Del Mazo said that all commercial establishments that are already open, including department stores and shopping centers, will be permitted to operate at 30% capacity until 9:00 p.m. every day of the week starting Monday. He said that restaurants will be permitted to operate at 30% capacity in indoor spaces and 40% in outdoor areas until 10:00 p.m. seven days a week.
Party halls and nightclubs must remain closed and large events are still prohibited, the governor said.
“We have to be very responsible with the reopening.
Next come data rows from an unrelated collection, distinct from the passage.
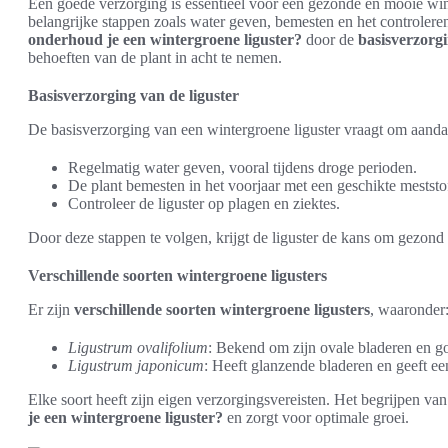
Een goede verzorging is essentieel voor een gezonde en mooie wint
belangrijke stappen zoals water geven, bemesten en het controleren
onderhoud je een wintergroene liguster?
door de
basisverzorgi
behoeften van de plant in acht te nemen.
Basisverzorging van de liguster
De basisverzorging van een wintergroene liguster vraagt om aandac
Regelmatig water geven, vooral tijdens droge perioden.
De plant bemesten in het voorjaar met een geschikte meststo
Controleer de liguster op plagen en ziektes.
Door deze stappen te volgen, krijgt de liguster de kans om gezond 
Verschillende soorten wintergroene ligusters
Er zijn
verschillende soorten wintergroene ligusters
, waaronder
Ligustrum ovalifolium
: Bekend om zijn ovale bladeren en g
Ligustrum japonicum
: Heeft glanzende bladeren en geeft een
Elke soort heeft zijn eigen verzorgingsvereisten. Het begrijpen van
je een wintergroene liguster?
en zorgt voor optimale groei.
We have to find the balance that allows us to keep looking after our health, which is the main priority, and at the same time support families’ economies,” del Mazo said.
“… It’s the time to continue being careful and to maintain the preventative measures. [We have to] continue looking after the health of our families, especially the elderly.”
México state ranks second among the 32 states for both coronavirus cases and Covid-19 deaths. It has recorded more than 203,000 of the former and almost 20,000 fatalities.
Including Mexico City and México state, there are currently 13 red light states on the federal stoplight map but the Health Ministry is due to present an updated map Friday night and it appears likely that some additional states will lose their maximum risk status.
Jalisco Governor Enrique Alfaro said Thursday that the risk level in that state had declined to orange light high and asserted that, according to federal government criteria, it was even close to switching to medium risk yellow.
He said that there has been a “significant” reduction in all the indicators the federal government uses to assess the coronavirus risk level, including case numbers and hospitalizations, and claimed that the restrictions implemented by his administration were behind the decrease.
“There is clear evidence that the right thing was done,” Alfaro said.
Coronavirus case numbers are also on the wane nationally compared to January, which was the worst month of the pandemic with almost 440,000 new cases. However, Covid-19 fatalities have increased this month.
The Health Ministry reported an average of 9,482 new cases per day in the first 11 days of February, a 33% decline compared to the January average. The accumulated case tally currently stands at just under 1.97 million.
An average of 1,154 Covid-19 deaths were reported each day between February 1 and Thursday, a 9% increase compared to the daily average last month. The official Covid-19 death toll is 171,234 and the case fatality rate is 8.7, the highest among the 20 countries currently most affected by Covid-19, according to Johns Hopkins University.
Mexico has administered more than 725,000 Pfizer/BioNTech Covid-19 vaccine doses, mainly to health workers, using 95% of all the shots it has received. There were only about 40,000 doses left in the country Thursday night but about 1 million AstraZeneca/Oxford University shots are expected to arrive Sunday and a shipment of almost 500,000 Pfizer doses is slated for delivery on Monday.
The arrival of those two shipments will allow the vaccination of the country’s approximately 15 million seniors to begin. People aged 60 or over who live in large and medium-sized cities have been invited to register for vaccination on a government website.